Five Minute October: Write

Write.

I'm going to admit I've written this in advance.  I've taken this week off from blogging to celebrate my anniversary, but I wanted to participate, so I'm writing ahead a little.

Writing is something I've always loved. I may have hated the research part of a paper, but writing it was something that I never really minded.  Writing a blog seemed like a good outlet for me.  Sometimes, I find it as hard as those research papers. Do I have a topic to focus on? Do I have something to say? I sometimes feel like I'm just writing for the sake of writing, without a purpose.

I want to make writing a focus again.  Something I'm learning is that I don't have to work "in real time."  I'm hoping to clear out a backlog of stories that need writing down.  I have photos and stories I want to share, but just haven't gotten that far, or figured "They were so long ago, why bother?"

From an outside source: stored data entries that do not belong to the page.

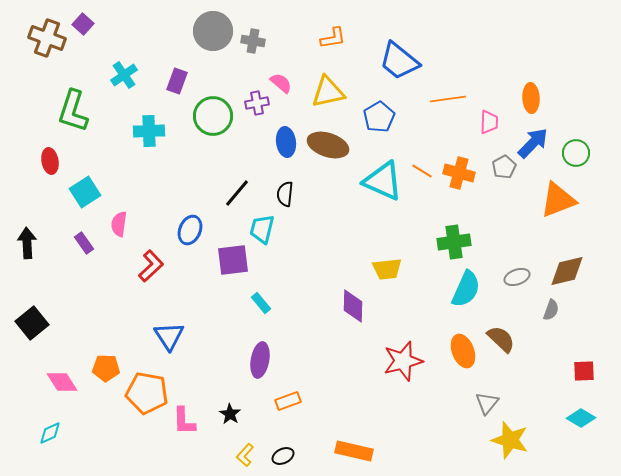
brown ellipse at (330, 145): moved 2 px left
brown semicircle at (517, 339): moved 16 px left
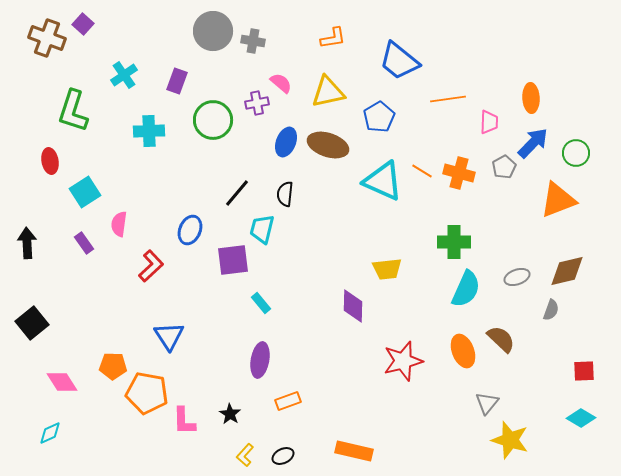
green circle at (213, 116): moved 4 px down
blue ellipse at (286, 142): rotated 28 degrees clockwise
green cross at (454, 242): rotated 8 degrees clockwise
orange pentagon at (106, 368): moved 7 px right, 2 px up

Celia's violin teacher holds a contest each spring - who can practice the most days in a row.  To count as an "official" practice, it needs to be only five minutes, because the hardest part usually is just getting started.  Five minutes a day hasn't seemed so hard - often I find myself writing for fifteen or twenty once I get started.  I know that five minutes that turns into an hour isn't going to happen every day, but I think once this month is over, I'm going to set up a "just five minutes" for every other day and see what happens. Maybe I can clear out some of the backlog that's in my head!